Now, the dark underbelly of having kids so close in age is that it’s exhausting (or so my mother keeps saying). Their childhood becomes a series of COPY and PASTE. “Ooh, that outfit is cute, I’ll just buy 2. Ooh, that toy looks fun, they can just share it. Did I put both kids in the car….eh, probably.”
So Lauren and I shared a lot of things. Now
I don’t know if you know this, but Lauren and I are quite different.
This made sharing hard. For example, we would play Barbies and my doll would fly and do all kinds of magical things, at which point Lauren would sit me in a time out to properly explain the laws of gravity and theories of physics and how those principals made my playtime ludicrous.

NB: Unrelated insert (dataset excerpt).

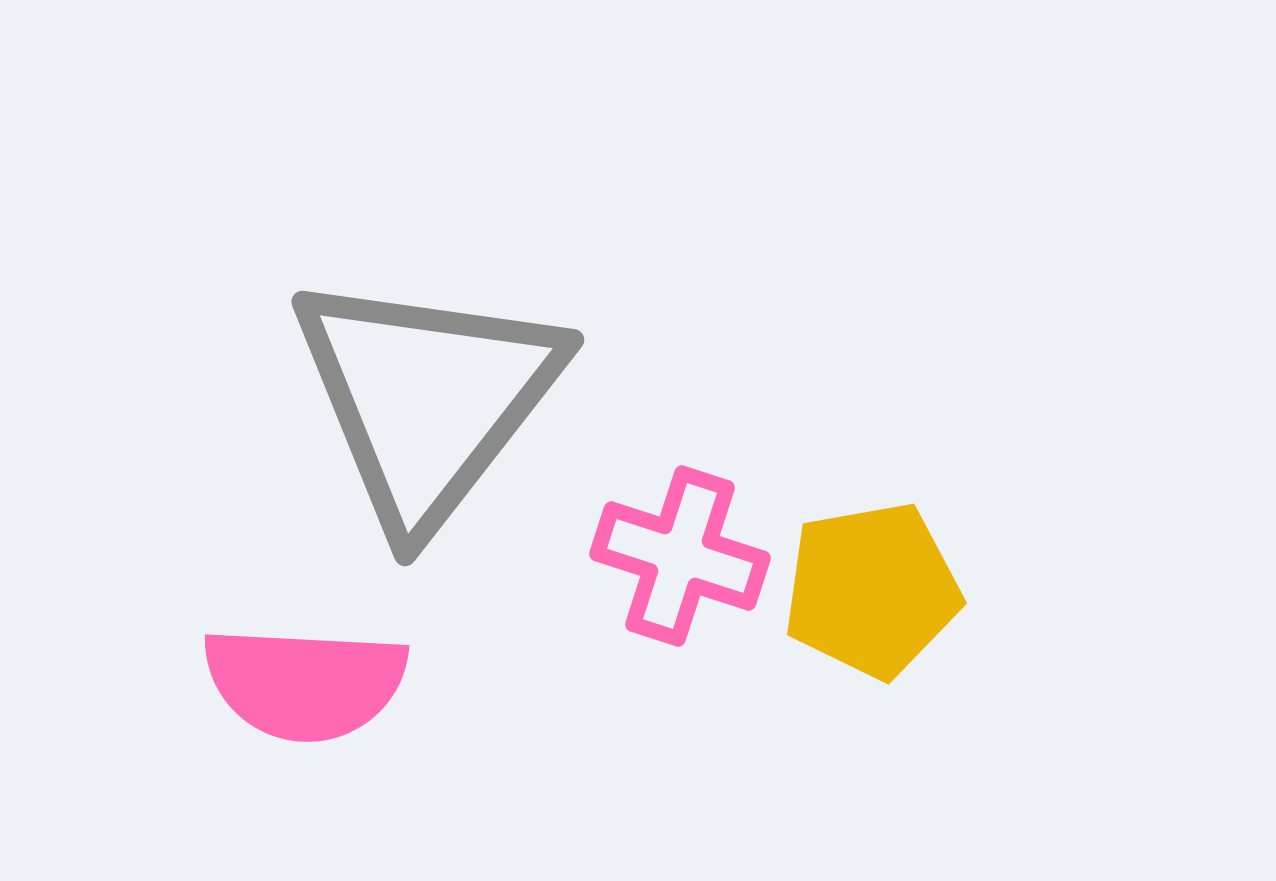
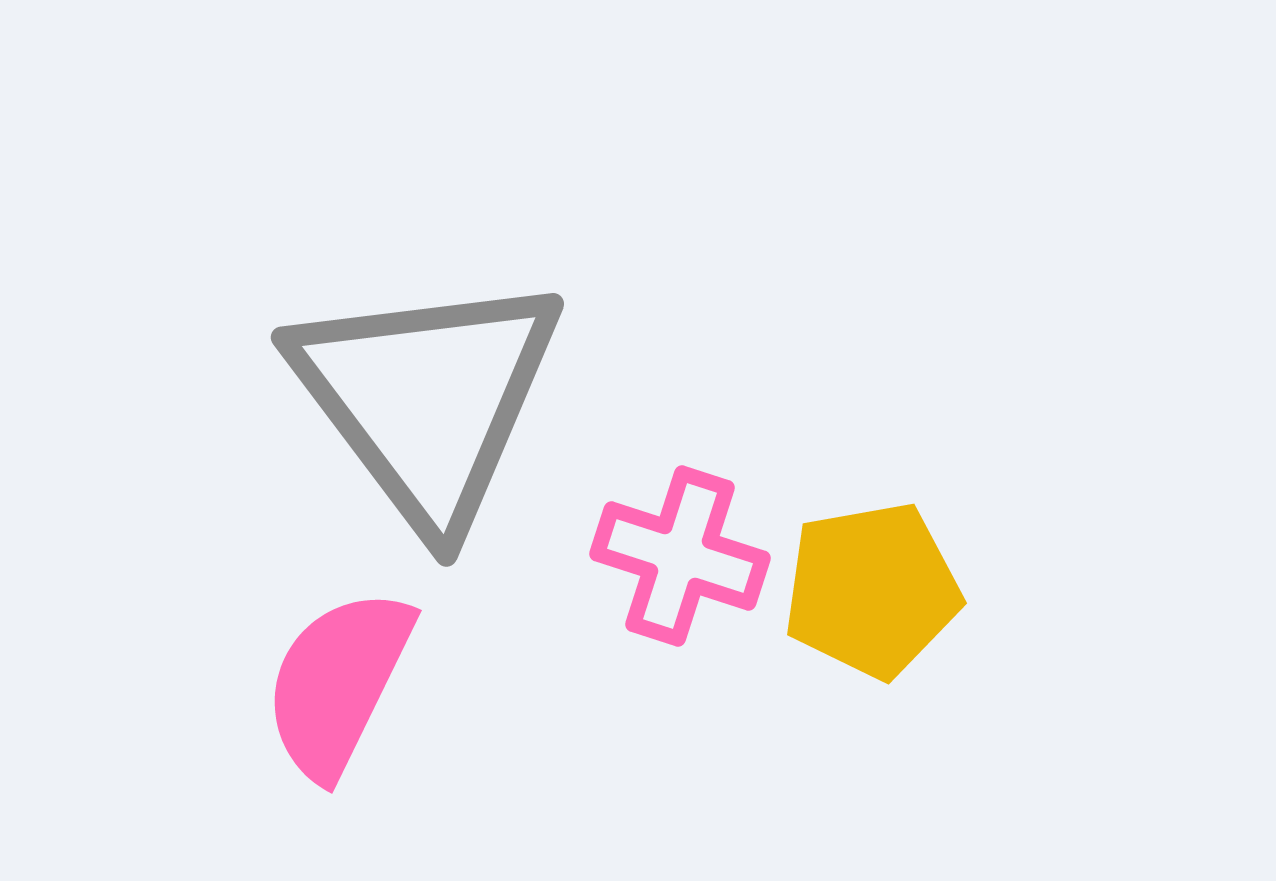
gray triangle: rotated 15 degrees counterclockwise
pink semicircle: moved 33 px right; rotated 113 degrees clockwise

Lauren was very advanced for seven.
And then it happened.
It was the time of Christmas in those days of yore and my mother bought us the greatest thing that any girl-child of the 90’s could have even dreamed about! A Barbie dream house! It was four stories of deluxe, polished Mattel cardboard, complete with beautifully decorated sticker walls, ornate plastic columns and a damn elevator on a string that actually elevated!

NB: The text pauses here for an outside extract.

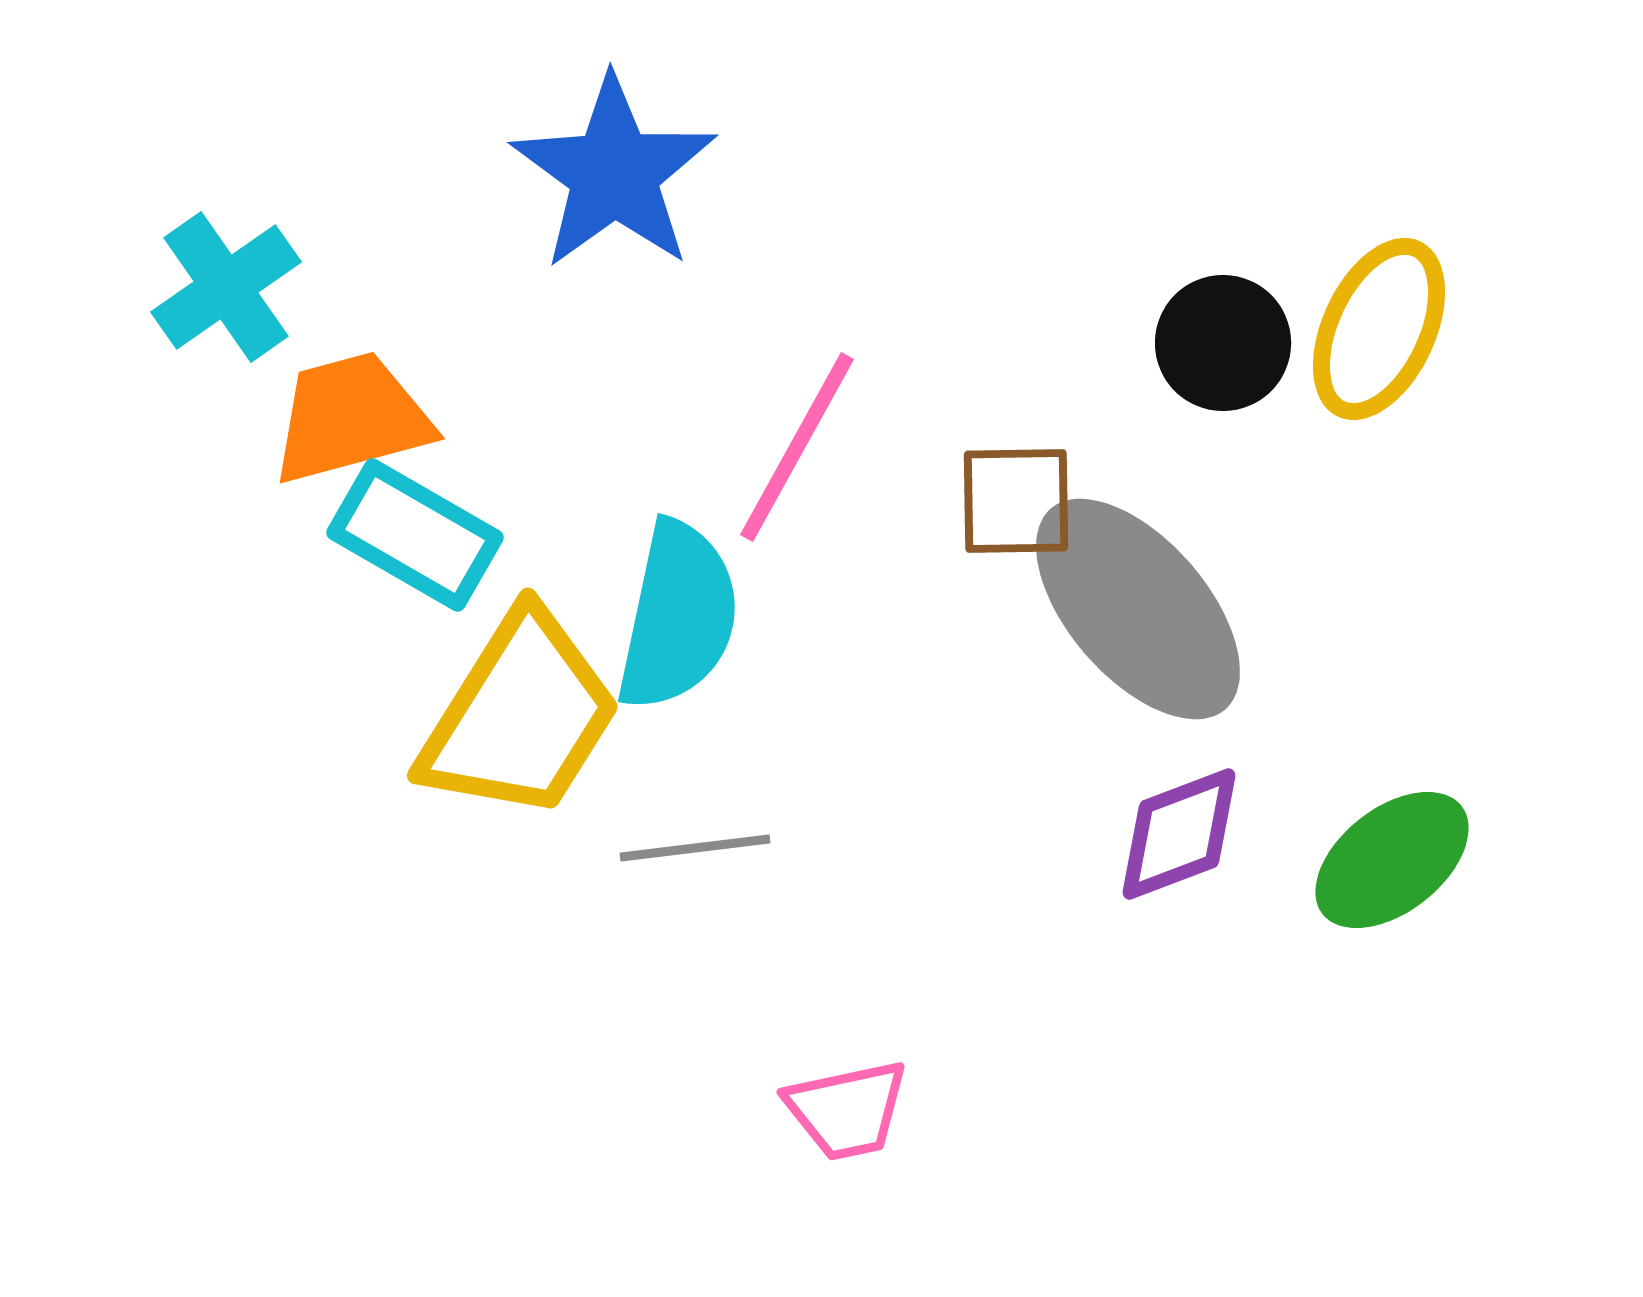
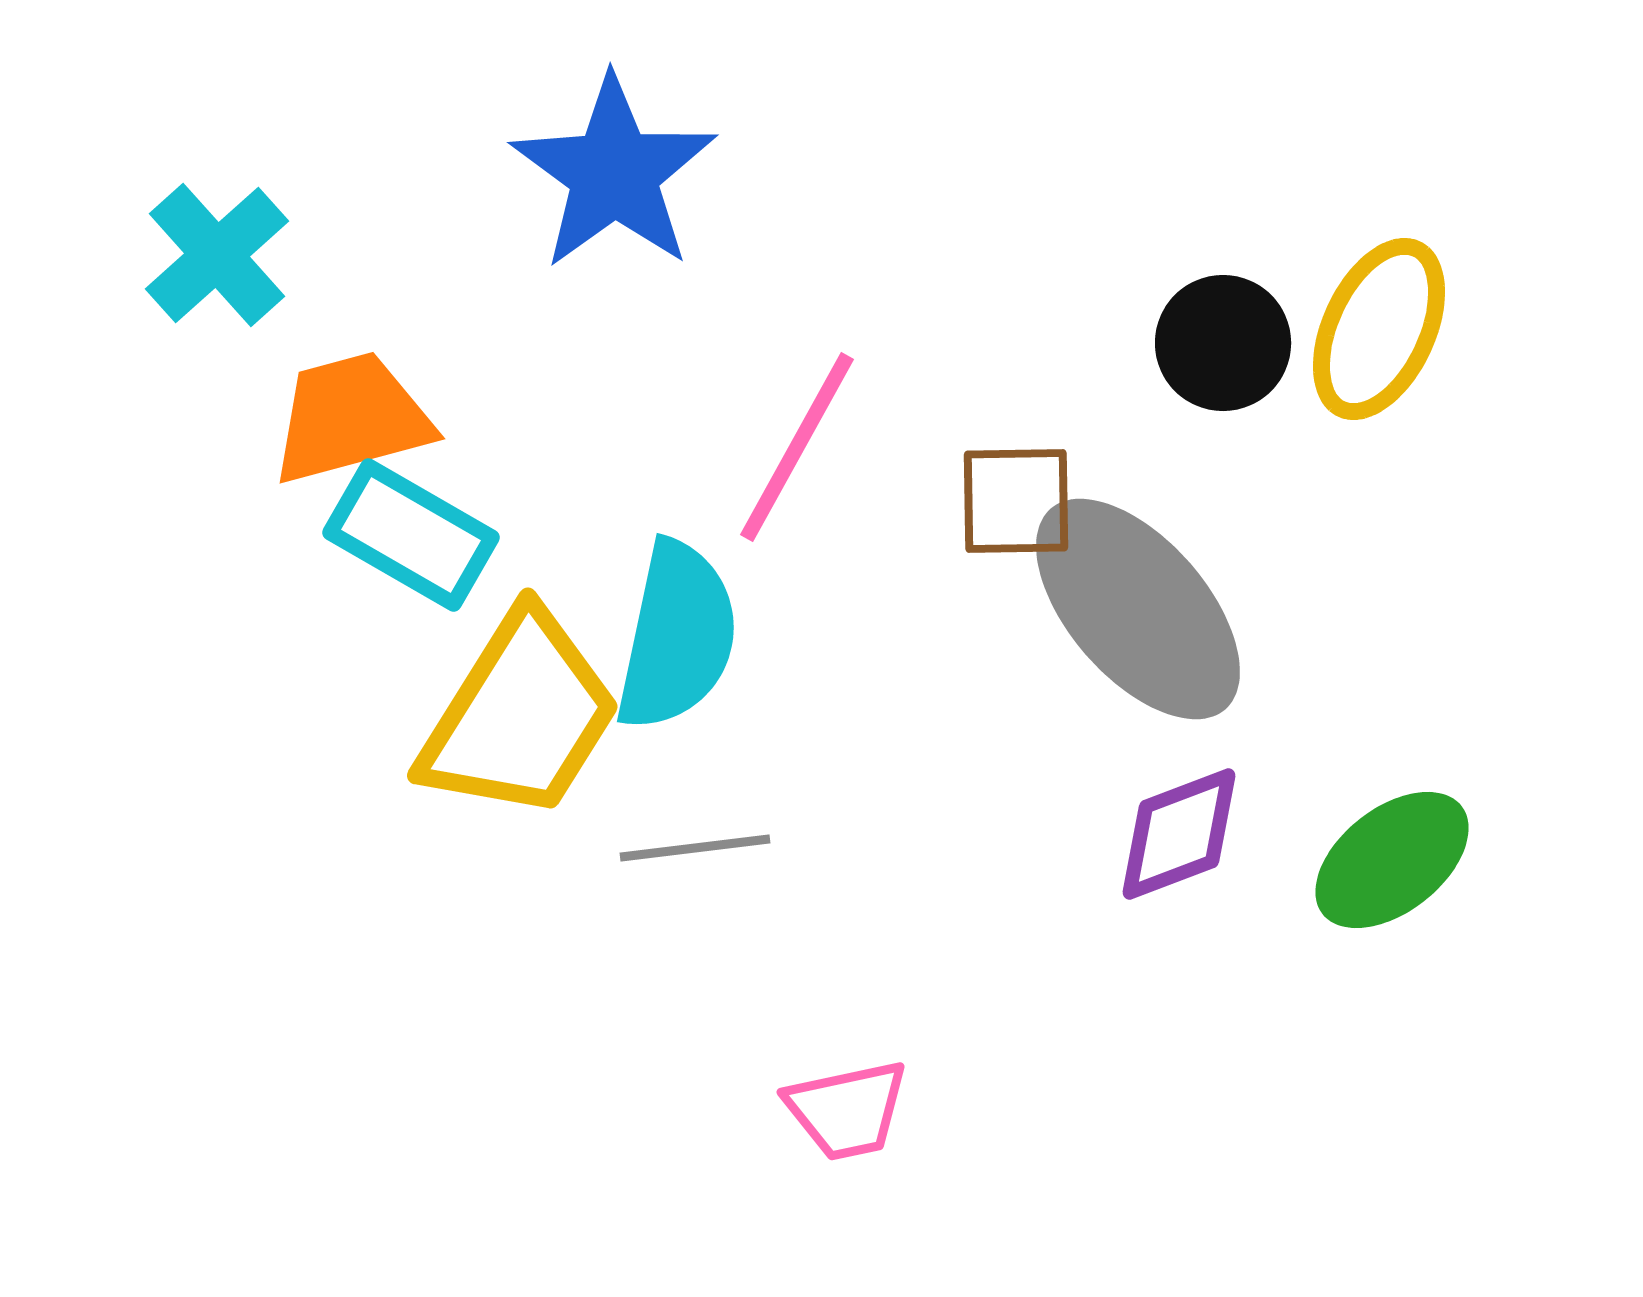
cyan cross: moved 9 px left, 32 px up; rotated 7 degrees counterclockwise
cyan rectangle: moved 4 px left
cyan semicircle: moved 1 px left, 20 px down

It was amazing. We were the envy of the neighborhood. We had to REALLY start locking our doors at night after such luxury came into our lives.
But alas, this home for four was not to be shared. My sister, being the cosmopolitan woman that she is, decided that her perfect Barbie family needed the whole space and it would probably be best if I found a new place to live…
…enter the Barbie dream camper.
It was decided unanimously at a meeting that I was not invited to that this would be my new home. Lauren raised the proposal, Lauren seconded it. The amendment was ratified and all Lauren’s said “agreed”.
And Tracy was thrown out into the street to make her new home in the pink trailer…parked across the room because half of the value of Lauren’s dream complex was in the curb appeal and my mobile home was apparently really bringing down the property values in the neighborhood.
This is all true.
Can we just take a moment to see the foreshadowing of my gypsy life. My damn play time couldn’t even commit to one place! My Barbie was afraid of commitments and liked to keep her options open. Ken got on her nerves and she liked alone time, which made the wheels on the house handy. Oh geez, what is my life?
Now don’t think that Lauren was unreasonable. When the camper became cramped she gave me a shoebox to build on an addition. It looked beautiful with the couch on the lawn and the truck up on blocks.
As you can see, I have always lived a very glamorous life. Well played little-Combs, way to aim for the middle.